Job A :: Output the passage of the Phillies spring training text starting at "As we documented" and ending at "the back burner.", word for word.

Exercise text ::
Could Bryson Stott find himself starting at third base alongside Didi Gregorius at short?

As we documented last week, there are a ton of roster spots up for grabs in spring training right now as the Phillies try and hone their roster to a select 28 (and later 26) when camp breaks and the games that matter begin in South Philly.

If you have been unable to tune into spring training during this immensely busy sports stretch, you would be forgiven. March Madness, the NFL offseason, the star-studded Sixers and a ton of other relevant things have been happening day after day, putting the Phillies and their meaningless spring games on the back burner.

So who has been turning heads so far in Clearwater? We are not going to waste time on players like Bryce Harper or Aaron Nola, who are going to be starting on Opening Day no matter what. Instead, our stock up/stock down report below will focus on fringe roster players who may make a surprise leap to the big leagues for the April 8 season opener.

Job B :: Please return the lines of the records verbatim, starting at the beginning of the records and ending at the line that contains "Sonne, sondern auch". Leave the pictures out.

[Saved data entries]
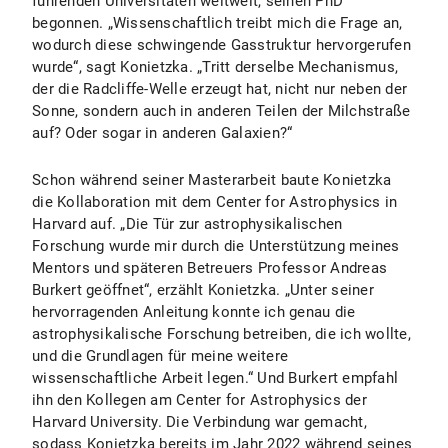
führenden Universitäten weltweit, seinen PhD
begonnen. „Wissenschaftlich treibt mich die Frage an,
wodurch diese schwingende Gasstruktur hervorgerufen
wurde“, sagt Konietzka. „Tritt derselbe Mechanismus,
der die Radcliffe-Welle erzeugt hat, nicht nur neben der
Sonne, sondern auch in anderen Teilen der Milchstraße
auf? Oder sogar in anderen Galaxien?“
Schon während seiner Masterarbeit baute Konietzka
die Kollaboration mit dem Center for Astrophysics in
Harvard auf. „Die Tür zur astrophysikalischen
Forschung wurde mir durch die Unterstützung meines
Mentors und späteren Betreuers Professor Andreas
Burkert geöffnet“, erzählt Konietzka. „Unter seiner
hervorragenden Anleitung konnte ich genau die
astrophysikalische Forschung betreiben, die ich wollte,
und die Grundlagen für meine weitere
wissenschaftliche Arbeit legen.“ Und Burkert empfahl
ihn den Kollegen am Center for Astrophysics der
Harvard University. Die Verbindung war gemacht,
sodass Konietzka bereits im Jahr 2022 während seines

Output A ::
As we documented last week, there are a ton of roster spots up for grabs in spring training right now as the Phillies try and hone their roster to a select 28 (and later 26) when camp breaks and the games that matter begin in South Philly.

If you have been unable to tune into spring training during this immensely busy sports stretch, you would be forgiven. March Madness, the NFL offseason, the star-studded Sixers and a ton of other relevant things have been happening day after day, putting the Phillies and their meaningless spring games on the back burner.

Output B ::
führenden Universitäten weltweit, seinen PhD
begonnen. „Wissenschaftlich treibt mich die Frage an,
wodurch diese schwingende Gasstruktur hervorgerufen
wurde“, sagt Konietzka. „Tritt derselbe Mechanismus,
der die Radcliffe-Welle erzeugt hat, nicht nur neben der
Sonne, sondern auch in anderen Teilen der Milchstraße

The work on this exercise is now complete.